Инициаторами создания школы были офицеры военного времени братья Сучковы, незаурядные специалисты в области военной маскировки. Казались они людьми вполне лояльными, советскими, подлинными энтузиастами своего дела. Один из них – начальник школы – даже был принят в прошлом году в партию. Братья Сучковы при жизни Якова Михайловича неоднократно бывали у него на даче, ходили они иногда и в Кремль, и с обоими я был знаком.

Остроумные, порой дерзкие и почти всегда полезные и дельные проекты Сучковых нередко увлекали Николая Ильича, и Подвойский охотно помогал школе.

Неужели же эти самые Сучковы оказались такими негодяями, впутались в белогвардейский заговор? А комиссар школы, тот что же? Просто шляпа! Уж он-то обязан был заметить, выяснить, разобраться. Впрочем, комиссар этот производил впечатление человека, весьма легкомысленного. У него был роман с сотрудницей Управления делами Совнаркома Озеревской, интересной женщиной лет двадцати восьми – тридцати.
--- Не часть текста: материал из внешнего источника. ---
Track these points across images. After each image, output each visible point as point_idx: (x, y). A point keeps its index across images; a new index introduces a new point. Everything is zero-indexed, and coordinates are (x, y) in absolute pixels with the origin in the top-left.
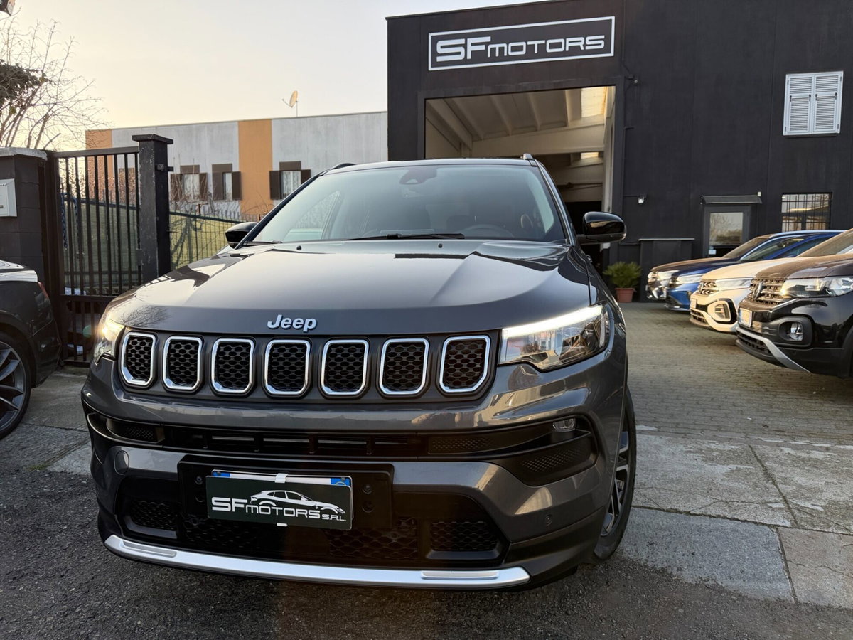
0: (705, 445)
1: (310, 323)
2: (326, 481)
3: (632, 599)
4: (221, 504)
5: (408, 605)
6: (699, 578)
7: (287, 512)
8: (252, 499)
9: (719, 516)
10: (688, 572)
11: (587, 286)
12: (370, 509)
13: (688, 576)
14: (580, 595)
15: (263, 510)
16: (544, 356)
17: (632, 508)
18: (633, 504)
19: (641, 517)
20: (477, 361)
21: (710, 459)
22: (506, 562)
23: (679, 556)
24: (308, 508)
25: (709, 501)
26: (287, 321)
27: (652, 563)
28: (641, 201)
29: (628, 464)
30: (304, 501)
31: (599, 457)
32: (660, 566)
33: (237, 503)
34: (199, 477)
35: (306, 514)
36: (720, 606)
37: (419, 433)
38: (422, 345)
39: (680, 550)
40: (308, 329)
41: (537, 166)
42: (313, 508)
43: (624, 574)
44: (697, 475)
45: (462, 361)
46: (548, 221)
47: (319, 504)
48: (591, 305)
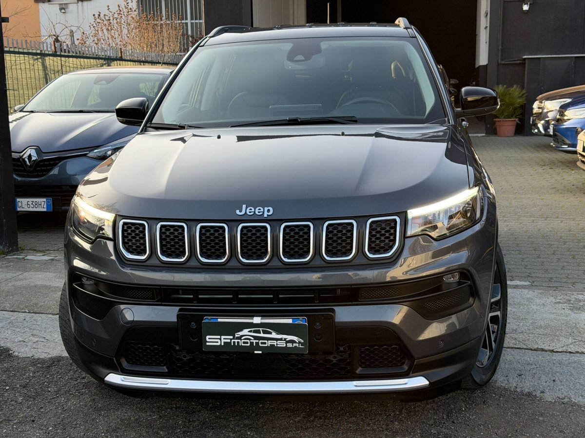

Озеревская жила в Кремле. Муж ее, военный работник, постоянно бывал в разъездах, и Озеревская частенько в его отсутствие обращалась ко мне с просьбой выдать пропуск в Кремль ее знакомому – это как раз и был комиссар школы военной маскировки.

Между тем Варлам Александрович подробно рассказал мне о событиях минувшего дня.

Дело, оказывается, обстояло так. В это утро в Кунцево, в школу военной маскировки, поехала пожилая женщина – инструктор Московского комитета партии – с целью ознакомиться с постановкой партийной работы. Была она там впервые, никого, кроме комиссара, в школе не знала, и ее никто из сотрудников школы и курсантов не знал.

Когда она приехала, комиссара на месте не оказалось, он куда-то ненадолго вышел. Она решила подождать, так как не хотела начинать работу, не побеседовав с комиссаром школы. Ждать пришлось в пустом, полутемном коридоре. От нечего делать она начала читать вывешенные на доске объявлений приказы и распоряжения по школе, с трудом разбирая расплывавшиеся в полумраке строки.

Возле того места, где она стояла, коридор под прямым углом поворачивал вправо, и видеть, что делалось за углом, она не могла, но слышала все. В то же время и ее из-за угла не было видно.